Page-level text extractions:
--------------------

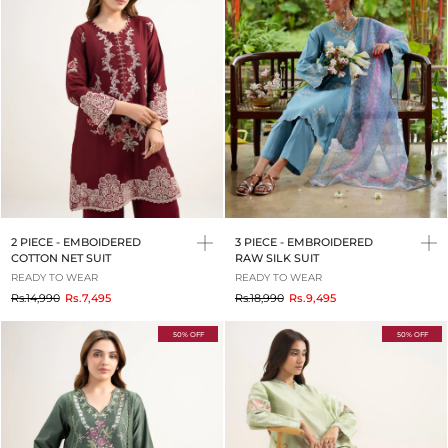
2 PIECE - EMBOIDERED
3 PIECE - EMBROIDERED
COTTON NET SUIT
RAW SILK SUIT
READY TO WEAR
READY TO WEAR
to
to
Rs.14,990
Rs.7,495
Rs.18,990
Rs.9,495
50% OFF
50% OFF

--------------------

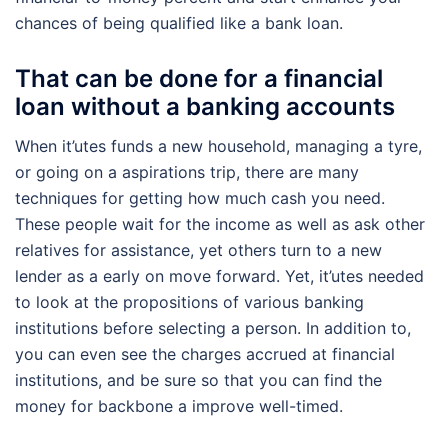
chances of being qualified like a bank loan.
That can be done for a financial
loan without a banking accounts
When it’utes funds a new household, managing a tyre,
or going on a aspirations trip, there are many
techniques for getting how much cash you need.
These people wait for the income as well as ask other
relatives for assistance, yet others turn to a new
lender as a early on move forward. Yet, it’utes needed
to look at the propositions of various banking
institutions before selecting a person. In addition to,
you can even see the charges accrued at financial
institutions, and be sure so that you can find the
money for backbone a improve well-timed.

--------------------

▶ [EXERCISE REQUIREMENTS]:
Where the data above reaches the line holding "loan without a banking accounts", begin printing, and stop after the line holding "lender as a". Each line must be reproduced exactly, with nothing else added.

▶ [EXPECTED ANSWER]:
loan without a banking accounts
When it’utes funds a new household, managing a tyre,
or going on a aspirations trip, there are many
techniques for getting how much cash you need.
These people wait for the income as well as ask other
relatives for assistance, yet others turn to a new
lender as a early on move forward. Yet, it’utes needed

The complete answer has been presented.